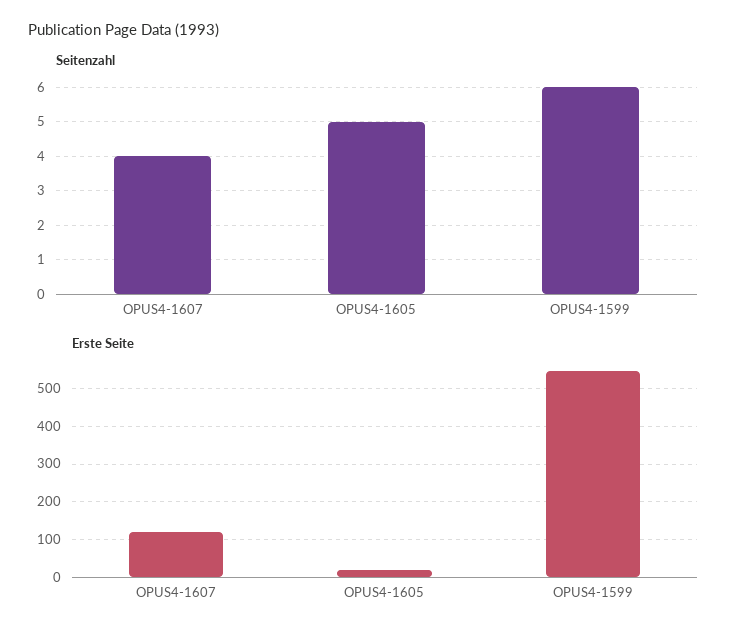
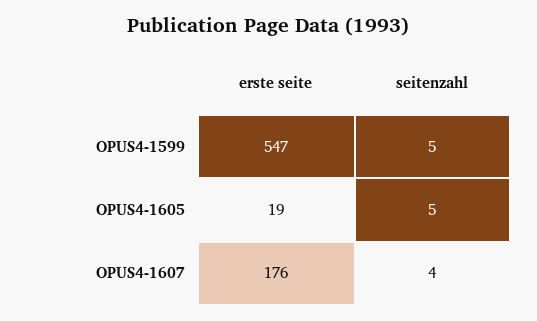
  {
    "Seitenzahl": {
      "OPUS4-1607": 4,
      "OPUS4-1605": 5,
-     "OPUS4-1599": 6
+     "OPUS4-1599": 5
    },
    "Erste Seite": {
-     "OPUS4-1607": 120,
+     "OPUS4-1607": 176,
      "OPUS4-1605": 19,
      "OPUS4-1599": 547
    }
  }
==============================
Task directions:
Print the records above word for word, omitting any picture they contain.

Solution for this problem:
  {
    "Seitenzahl": {
      "OPUS4-1607": 4,
      "OPUS4-1605": 5,
-     "OPUS4-1599": 6
+     "OPUS4-1599": 5
    },
    "Erste Seite": {
-     "OPUS4-1607": 120,
+     "OPUS4-1607": 176,
      "OPUS4-1605": 19,
      "OPUS4-1599": 547
    }
  }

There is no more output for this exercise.